## WHAT YOU SHOULD DO
Nothing but the images is to be left out of your exact copy of the entries.

╭─ SOURCE RECORDS

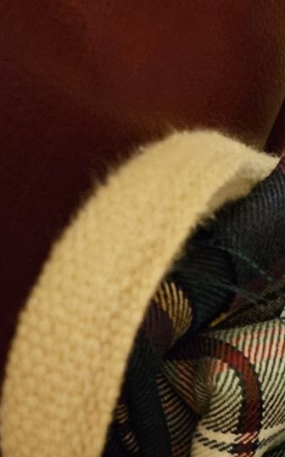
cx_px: 596
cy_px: 654
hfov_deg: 12.8
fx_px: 1082
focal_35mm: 87
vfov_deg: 20.8
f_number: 1.8
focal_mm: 5.4
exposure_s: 1/20
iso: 1250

╰─

## OUTPUT OF THE EXERCISE
cx_px: 596
cy_px: 654
hfov_deg: 12.8
fx_px: 1082
focal_35mm: 87
vfov_deg: 20.8
f_number: 1.8
focal_mm: 5.4
exposure_s: 1/20
iso: 1250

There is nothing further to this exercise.